Stored items from a collection
★ ★ ★

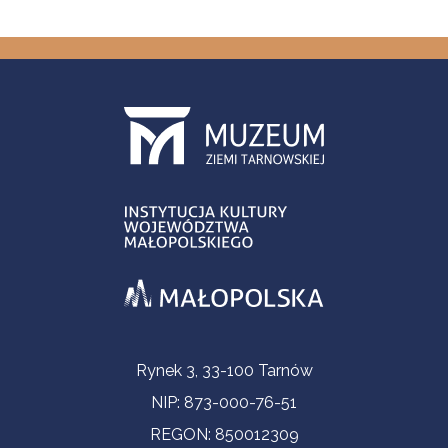
Informacje kontaktowe
Rynek 3, 33-100 Tarnów
NIP: 873-000-76-51
REGON: 850012309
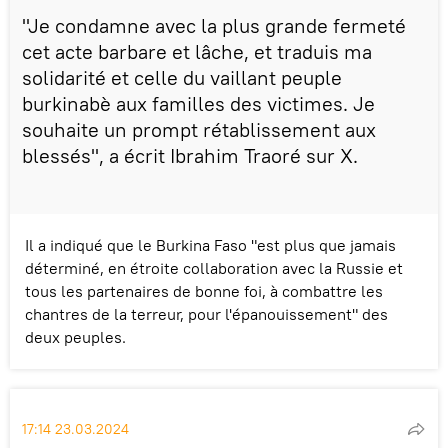
"Je condamne avec la plus grande fermeté
cet acte barbare et lâche, et traduis ma
solidarité et celle du vaillant peuple
burkinabè aux familles des victimes. Je
souhaite un prompt rétablissement aux
blessés", a écrit Ibrahim Traoré sur X.
Il a indiqué que le Burkina Faso "est plus que jamais
déterminé, en étroite collaboration avec la Russie et
tous les partenaires de bonne foi, à combattre les
chantres de la terreur, pour l'épanouissement" des
deux peuples.
17:14 23.03.2024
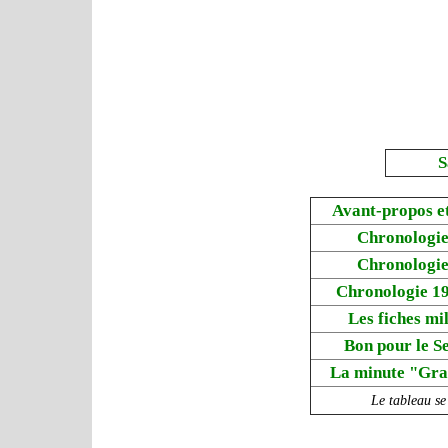
S
Avant-propos e
Chronologie
Chronologie
Chronologie 1
Les fiches mil
Bon pour le S
La minute "Gr
Le tableau se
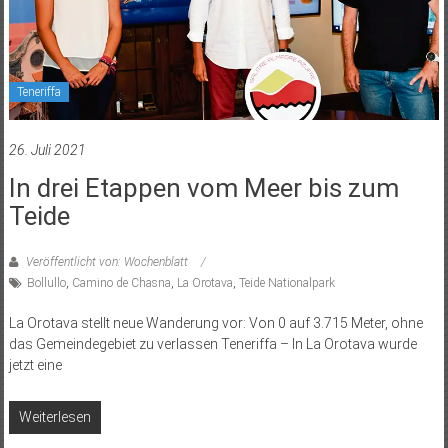
Teneriffa
26. Juli 2021
In drei Etappen vom Meer bis zum
Teide
Veröffentlicht von: Wochenblatt
Bollullo
,
Camino de Chasna
,
La Orotava
,
Teide Nationalpark
La Orotava stellt neue Wanderung vor: Von 0 auf 3.715 Meter, ohne
das Gemeindegebiet zu verlassen Teneriffa – In La Orotava wurde
jetzt eine
Weiterlesen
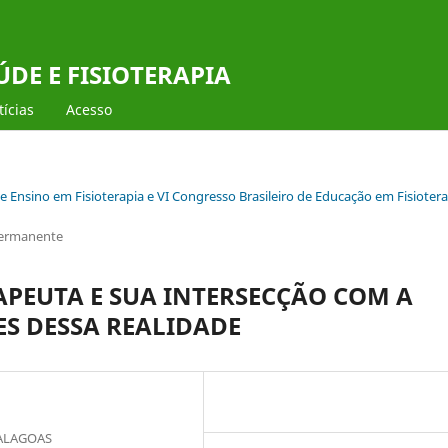
DE E FISIOTERAPIA
ícias
Acesso
de Ensino em Fisioterapia e VI Congresso Brasileiro de Educação em Fisioter
 Permanente
APEUTA E SUA INTERSECÇÃO COM A
ES DESSA REALIDADE
 ALAGOAS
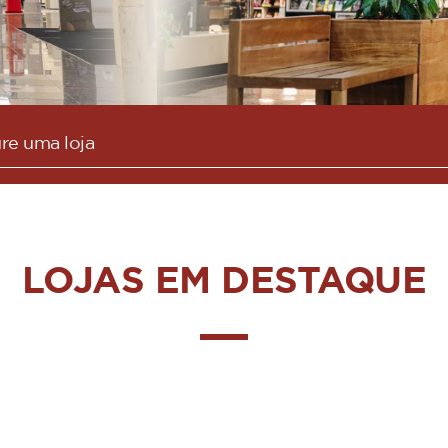
LOJAS EM DESTAQUE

★ ★ ★

> **WHAT IS EXPECTED**: Omit every picture, then write out the entries above exactly.

> **TASK OUTPUT**:
Informacje kontaktowe
Rynek 3, 33-100 Tarnów
NIP: 873-000-76-51
REGON: 850012309
"Je condamne avec la plus grande fermeté
cet acte barbare et lâche, et traduis ma
solidarité et celle du vaillant peuple
burkinabè aux familles des victimes. Je
souhaite un prompt rétablissement aux
blessés", a écrit Ibrahim Traoré sur X.
Il a indiqué que le Burkina Faso "est plus que jamais
déterminé, en étroite collaboration avec la Russie et
tous les partenaires de bonne foi, à combattre les
chantres de la terreur, pour l'épanouissement" des
deux peuples.
17:14 23.03.2024
S
Avant-propos e
Chronologie
Chronologie
Chronologie 1
Les fiches mil
Bon pour le S
La minute "Gr
Le tableau se
Teneriffa
26. Juli 2021
In drei Etappen vom Meer bis zum
Teide
Veröffentlicht von: Wochenblatt
Bollullo
,
Camino de Chasna
,
La Orotava
,
Teide Nationalpark
La Orotava stellt neue Wanderung vor: Von 0 auf 3.715 Meter, ohne
das Gemeindegebiet zu verlassen Teneriffa – In La Orotava wurde
jetzt eine
Weiterlesen
DE E FISIOTERAPIA
ícias
Acesso
de Ensino em Fisioterapia e VI Congresso Brasileiro de Educação em Fisioter
 Permanente
APEUTA E SUA INTERSECÇÃO COM A
ES DESSA REALIDADE
 ALAGOAS
LOJAS EM DESTAQUE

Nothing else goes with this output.